Binary classification of pathogenic copy number variants. The performance of CNVoyant was compared to four algorithms (ISV, StrVCTVRE, TADA, ClassifyCNV) in the binary classification of pathogenic CNVs. The discriminative power of each algorithm is quantified using the area under the curve (AUC) from both (a) precision-recall (PR AUC) and (b) receiver operating characteristic (ROC AUC) curves. CNVoyant demonstrates superior performance in distinguishing pathogenic from non-pathogenic CNVs, achieving the highest PR AUC of 0.858, indicating its effectiveness in correctly identifying pathogenic CNVs with a high degree of precision and recall. The rankings for PR AUC performance are as follows: CNVoyant (0.858), StrVCTVRE (0.816), ClassifyCNV (0.812), ISV (0.804), and TADA (0.701). Similarly, CNVoyant leads in ROC AUC with a score of 0.870, showcasing its overall capability to accurately classify CNVs across different thresholds. The ROC AUC rankings are: CNVoyant (0.870), ISV (0.847), StrVCTVRE (0.827), ClassifyCNV (0.773), and TADA (0.748).

Fig. 4

SHAP Beeswarm Plots for CNVoyant pathogenic classification. SHapley Additive exPlanations (SHAP) values are provided to illustrate the impact of genomic features on the machine learning classification of CNVs SHAP values offer a measure of each feature's contribution to the model's prediction, with higher absolute values indicating greater influence. Separate models were trained for (a) CNV deletions and (b) duplications; beeswarm plots are provided for each. Each point in the graph indicates a feature value for a specific training CNV. Positive SHAP values indicate that features support a pathogenic classification, and negative values detract from a pathogenic classification. The color intensity reflects the magnitude of feature values. Features are displayed in descending order by influence on the model's decision. Detailed feature descriptions are provided in the CNVoyant Feature Selection section of the Methods.

Fig. 5

Multi-Class confusion matrices for CNV classification. This visualization presents confusion matrices for CNVoyant, dbCNV, and ClassifyCNV, showcasing the algorithms' ability to classify CNVs into multiple categories. The matrices illustrate the correlation between actual categories (row-wise) and predicted categories (column-wise), with color intensity indicating the proportion of observations normalized by the totals for actual labels. Darker shades denote higher proportions, highlighting the model’s classification capability per category. Ideally, a perfect classifier would have all observations along the diagonal line from the top left to the bottom right, indicating accurate category prediction for every observation.
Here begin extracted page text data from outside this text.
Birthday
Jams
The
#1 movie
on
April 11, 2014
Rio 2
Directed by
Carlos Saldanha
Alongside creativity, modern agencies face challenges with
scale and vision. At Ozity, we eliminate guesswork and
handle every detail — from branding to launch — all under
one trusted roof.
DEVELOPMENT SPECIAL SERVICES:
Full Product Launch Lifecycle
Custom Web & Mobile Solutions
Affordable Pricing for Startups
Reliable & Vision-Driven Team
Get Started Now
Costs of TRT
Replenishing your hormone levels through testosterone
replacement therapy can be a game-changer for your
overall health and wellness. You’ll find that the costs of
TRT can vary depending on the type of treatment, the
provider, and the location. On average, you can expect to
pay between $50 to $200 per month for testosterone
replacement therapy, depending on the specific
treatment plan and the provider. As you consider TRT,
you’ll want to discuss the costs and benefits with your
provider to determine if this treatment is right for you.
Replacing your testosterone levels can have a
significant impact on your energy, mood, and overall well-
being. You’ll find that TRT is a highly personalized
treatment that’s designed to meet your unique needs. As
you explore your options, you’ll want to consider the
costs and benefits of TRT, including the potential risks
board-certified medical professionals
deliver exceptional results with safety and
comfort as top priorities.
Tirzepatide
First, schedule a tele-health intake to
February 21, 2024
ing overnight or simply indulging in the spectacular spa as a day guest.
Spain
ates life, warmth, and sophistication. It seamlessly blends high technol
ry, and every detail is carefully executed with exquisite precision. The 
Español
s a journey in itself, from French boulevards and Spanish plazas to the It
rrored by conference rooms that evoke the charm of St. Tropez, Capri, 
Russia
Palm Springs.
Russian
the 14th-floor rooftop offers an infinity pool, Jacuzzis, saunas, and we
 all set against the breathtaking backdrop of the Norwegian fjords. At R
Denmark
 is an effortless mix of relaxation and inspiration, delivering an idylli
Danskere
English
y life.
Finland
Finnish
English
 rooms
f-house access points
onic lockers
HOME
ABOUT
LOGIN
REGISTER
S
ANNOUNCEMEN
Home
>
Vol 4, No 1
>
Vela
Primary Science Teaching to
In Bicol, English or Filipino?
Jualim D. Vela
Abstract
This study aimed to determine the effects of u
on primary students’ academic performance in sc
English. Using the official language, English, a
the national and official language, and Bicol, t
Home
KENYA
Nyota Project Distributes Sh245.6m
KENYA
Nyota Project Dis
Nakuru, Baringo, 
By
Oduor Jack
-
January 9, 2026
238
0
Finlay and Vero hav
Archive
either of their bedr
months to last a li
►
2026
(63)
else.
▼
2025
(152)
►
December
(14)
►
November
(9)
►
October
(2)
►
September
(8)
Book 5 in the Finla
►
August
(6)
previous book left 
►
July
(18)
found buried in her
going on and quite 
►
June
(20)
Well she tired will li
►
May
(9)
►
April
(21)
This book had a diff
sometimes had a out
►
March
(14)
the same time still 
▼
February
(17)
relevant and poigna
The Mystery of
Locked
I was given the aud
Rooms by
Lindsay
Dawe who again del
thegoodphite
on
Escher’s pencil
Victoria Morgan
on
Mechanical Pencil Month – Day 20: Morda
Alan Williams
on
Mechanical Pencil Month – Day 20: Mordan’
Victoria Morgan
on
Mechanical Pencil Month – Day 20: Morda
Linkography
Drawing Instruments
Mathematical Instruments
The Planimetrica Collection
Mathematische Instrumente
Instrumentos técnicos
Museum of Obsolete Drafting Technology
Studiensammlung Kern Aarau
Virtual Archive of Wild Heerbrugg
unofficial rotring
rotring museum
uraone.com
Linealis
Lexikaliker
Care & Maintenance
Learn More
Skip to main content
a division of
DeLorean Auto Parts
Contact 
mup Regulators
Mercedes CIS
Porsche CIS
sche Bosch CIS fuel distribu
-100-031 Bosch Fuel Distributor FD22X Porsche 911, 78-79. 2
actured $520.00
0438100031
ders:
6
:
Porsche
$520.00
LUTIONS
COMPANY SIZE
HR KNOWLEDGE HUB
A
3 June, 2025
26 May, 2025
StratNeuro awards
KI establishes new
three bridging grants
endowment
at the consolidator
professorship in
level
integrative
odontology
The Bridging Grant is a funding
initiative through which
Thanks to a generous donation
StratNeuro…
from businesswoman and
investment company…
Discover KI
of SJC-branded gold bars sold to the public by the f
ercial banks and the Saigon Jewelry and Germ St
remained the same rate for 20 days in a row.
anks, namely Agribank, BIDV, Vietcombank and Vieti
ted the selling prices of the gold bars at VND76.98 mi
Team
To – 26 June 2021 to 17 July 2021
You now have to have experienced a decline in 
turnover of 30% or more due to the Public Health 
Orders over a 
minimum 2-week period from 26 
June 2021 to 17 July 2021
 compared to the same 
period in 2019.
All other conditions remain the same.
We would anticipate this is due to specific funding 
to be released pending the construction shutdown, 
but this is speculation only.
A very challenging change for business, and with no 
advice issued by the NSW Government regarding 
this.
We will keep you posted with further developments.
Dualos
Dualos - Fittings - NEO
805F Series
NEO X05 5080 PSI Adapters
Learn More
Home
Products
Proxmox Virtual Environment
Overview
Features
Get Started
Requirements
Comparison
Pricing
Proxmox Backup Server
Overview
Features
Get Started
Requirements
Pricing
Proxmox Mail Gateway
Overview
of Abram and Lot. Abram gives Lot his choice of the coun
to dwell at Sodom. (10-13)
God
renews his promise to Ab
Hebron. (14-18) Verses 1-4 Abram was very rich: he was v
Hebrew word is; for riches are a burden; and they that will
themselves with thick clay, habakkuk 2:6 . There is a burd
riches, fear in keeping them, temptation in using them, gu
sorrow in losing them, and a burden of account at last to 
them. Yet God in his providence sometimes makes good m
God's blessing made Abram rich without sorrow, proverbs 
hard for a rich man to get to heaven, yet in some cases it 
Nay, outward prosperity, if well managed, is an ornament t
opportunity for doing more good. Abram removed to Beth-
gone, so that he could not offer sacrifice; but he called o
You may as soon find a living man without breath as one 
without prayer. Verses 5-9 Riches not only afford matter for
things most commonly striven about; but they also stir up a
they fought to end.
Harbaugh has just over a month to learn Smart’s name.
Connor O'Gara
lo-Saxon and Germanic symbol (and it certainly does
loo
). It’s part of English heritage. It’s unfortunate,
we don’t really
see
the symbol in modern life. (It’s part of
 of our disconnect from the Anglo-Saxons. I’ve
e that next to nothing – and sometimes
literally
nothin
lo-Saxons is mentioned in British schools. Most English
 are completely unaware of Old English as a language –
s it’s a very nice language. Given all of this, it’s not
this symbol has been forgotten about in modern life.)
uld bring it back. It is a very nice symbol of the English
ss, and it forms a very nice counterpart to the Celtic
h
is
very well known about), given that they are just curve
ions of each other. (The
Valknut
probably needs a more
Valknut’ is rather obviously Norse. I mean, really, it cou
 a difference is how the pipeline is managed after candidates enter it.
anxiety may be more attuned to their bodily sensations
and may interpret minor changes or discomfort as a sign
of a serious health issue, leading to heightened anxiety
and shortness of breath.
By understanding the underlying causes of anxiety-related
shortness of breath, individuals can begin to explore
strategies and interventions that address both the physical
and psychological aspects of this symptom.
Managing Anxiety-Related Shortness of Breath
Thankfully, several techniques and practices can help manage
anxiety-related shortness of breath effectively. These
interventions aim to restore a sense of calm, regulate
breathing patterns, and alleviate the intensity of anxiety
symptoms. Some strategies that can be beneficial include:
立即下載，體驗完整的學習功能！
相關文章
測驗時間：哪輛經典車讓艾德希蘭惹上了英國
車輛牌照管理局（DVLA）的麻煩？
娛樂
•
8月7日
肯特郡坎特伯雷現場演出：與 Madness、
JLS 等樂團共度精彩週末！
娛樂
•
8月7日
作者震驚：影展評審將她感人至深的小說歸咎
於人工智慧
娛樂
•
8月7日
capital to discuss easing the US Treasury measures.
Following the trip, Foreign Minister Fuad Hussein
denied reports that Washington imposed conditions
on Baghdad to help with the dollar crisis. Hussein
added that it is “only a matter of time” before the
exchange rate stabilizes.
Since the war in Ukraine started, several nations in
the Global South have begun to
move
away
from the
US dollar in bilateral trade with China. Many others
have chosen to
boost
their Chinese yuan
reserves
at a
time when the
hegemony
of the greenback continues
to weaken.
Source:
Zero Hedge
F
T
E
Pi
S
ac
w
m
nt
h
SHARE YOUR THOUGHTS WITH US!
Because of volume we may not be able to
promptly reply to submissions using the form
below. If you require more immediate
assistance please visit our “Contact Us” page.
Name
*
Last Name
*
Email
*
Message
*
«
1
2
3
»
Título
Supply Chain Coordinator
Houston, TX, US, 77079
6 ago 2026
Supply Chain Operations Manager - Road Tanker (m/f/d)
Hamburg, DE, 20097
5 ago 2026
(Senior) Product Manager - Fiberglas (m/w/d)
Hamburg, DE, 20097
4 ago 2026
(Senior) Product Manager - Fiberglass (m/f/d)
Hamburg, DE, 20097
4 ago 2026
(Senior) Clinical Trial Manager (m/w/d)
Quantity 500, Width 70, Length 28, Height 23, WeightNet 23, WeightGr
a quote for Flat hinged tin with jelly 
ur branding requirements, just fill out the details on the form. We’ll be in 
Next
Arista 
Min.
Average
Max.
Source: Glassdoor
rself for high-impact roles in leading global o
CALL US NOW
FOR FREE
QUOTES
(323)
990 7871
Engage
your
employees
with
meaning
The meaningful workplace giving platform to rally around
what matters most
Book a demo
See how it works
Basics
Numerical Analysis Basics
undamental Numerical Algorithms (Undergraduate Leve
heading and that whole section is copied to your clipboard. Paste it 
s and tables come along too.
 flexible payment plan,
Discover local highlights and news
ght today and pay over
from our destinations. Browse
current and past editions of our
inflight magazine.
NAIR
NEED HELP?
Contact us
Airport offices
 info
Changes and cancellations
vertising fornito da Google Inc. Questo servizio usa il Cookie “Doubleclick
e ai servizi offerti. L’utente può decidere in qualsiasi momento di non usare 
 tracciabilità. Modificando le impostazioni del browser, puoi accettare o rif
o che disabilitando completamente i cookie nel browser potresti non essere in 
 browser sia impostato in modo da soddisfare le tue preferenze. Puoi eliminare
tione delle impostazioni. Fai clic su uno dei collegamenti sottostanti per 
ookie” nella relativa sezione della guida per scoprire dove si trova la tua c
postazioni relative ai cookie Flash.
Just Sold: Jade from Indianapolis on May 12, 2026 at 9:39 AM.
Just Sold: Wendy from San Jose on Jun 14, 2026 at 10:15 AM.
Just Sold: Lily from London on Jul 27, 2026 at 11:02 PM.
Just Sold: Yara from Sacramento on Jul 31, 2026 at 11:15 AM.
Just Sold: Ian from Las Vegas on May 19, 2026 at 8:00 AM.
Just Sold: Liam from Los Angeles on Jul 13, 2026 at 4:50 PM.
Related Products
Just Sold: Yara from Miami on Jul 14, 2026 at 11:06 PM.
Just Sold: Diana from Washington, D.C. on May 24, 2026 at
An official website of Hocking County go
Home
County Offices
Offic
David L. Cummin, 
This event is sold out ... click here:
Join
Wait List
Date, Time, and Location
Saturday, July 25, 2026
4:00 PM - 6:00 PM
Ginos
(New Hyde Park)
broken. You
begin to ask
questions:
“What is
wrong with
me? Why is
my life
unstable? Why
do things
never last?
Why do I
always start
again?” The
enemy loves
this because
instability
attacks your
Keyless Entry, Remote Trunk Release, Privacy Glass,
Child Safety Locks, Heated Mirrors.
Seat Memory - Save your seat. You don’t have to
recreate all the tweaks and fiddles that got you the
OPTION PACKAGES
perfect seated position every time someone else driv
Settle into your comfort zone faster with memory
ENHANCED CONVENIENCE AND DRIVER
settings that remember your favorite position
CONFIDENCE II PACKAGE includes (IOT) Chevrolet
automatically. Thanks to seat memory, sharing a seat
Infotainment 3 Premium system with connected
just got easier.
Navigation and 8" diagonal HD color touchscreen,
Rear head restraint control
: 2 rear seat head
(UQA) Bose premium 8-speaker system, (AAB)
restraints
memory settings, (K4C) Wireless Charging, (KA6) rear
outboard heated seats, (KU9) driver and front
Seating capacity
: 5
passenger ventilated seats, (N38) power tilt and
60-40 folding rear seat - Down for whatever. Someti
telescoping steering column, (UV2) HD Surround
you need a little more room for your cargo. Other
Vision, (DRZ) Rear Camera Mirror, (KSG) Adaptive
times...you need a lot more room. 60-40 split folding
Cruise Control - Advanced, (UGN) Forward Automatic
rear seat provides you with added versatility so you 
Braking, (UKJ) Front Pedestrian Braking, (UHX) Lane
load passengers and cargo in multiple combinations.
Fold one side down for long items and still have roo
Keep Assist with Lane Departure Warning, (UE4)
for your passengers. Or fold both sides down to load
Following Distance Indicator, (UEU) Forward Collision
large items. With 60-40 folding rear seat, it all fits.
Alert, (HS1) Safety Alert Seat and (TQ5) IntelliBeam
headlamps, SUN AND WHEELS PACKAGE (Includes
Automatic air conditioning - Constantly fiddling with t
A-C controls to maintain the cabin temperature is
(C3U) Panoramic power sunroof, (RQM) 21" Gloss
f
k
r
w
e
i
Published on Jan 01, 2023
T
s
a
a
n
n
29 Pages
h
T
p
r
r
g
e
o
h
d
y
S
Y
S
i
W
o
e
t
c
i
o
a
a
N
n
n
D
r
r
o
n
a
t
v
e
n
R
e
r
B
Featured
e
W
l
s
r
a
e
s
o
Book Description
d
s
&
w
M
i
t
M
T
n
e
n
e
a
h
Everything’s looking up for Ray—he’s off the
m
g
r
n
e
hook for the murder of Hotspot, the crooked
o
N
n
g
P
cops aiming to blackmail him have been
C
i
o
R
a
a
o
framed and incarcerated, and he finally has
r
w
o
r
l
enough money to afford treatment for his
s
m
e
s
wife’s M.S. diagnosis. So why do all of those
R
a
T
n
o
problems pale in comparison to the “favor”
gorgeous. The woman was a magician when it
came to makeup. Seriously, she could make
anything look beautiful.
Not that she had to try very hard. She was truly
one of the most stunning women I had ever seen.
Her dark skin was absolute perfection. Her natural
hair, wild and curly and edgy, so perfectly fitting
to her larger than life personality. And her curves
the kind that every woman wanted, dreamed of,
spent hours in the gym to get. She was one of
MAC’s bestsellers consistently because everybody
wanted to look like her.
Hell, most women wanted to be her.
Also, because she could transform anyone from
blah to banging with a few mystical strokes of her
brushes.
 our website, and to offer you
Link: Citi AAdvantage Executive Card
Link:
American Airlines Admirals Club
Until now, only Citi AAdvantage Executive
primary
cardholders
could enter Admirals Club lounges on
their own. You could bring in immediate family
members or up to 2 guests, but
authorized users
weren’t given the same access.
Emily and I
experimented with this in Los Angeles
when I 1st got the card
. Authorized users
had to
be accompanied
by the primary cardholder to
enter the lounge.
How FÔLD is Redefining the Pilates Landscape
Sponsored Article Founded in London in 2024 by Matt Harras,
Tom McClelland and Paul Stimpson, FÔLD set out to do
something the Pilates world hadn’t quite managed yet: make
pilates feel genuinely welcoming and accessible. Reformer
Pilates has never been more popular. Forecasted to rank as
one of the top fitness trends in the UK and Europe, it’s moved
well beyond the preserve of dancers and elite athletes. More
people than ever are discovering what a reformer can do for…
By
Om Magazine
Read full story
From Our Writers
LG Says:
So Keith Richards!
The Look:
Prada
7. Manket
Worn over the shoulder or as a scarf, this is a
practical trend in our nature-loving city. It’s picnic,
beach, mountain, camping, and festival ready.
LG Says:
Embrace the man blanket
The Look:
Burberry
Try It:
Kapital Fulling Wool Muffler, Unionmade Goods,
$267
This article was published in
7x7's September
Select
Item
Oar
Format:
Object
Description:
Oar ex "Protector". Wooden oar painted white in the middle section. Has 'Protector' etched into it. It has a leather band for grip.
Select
Among the algorithms capable of multi-class predictions, CNVoyant outperforms the others, demonstrating more precise classification across different CNV categories. Specifically, CNVoyant exhibits the most effective classification of benign and pathogenic CNVs, with F1 scores of 0.466 and 0.773, respectively. This compares favorably to dbCNV, with benign and pathogenic F1 scores of 0.427 and 0.729, and ClassifyCNV, with significantly lower scores of 0.084 for benign and 0.622 for pathogenic CNVs. Notably, while ClassifyCNV shows a preference for variants of uncertain significance (VUS) predictions with an F1 score of 0.689, it underperforms in benign CNV classification. CNVoyant not only leads in category-specific F1 scores but also achieves the highest overall accuracy rate of 0.669, indicating a greater proportion of correct predictions across all categories, compared to ClassifyCNV (0.626) and dbCNV (0.610). Additionally, CNVoyant maintains the highest average F1 score across categories (0.629), evidencing its superior balanced performance across benign, pathogenic, and VUS classifications, in contrast to dbCNV (0.565) and ClassifyCNV (0.465), which exhibit lower average F1 scores.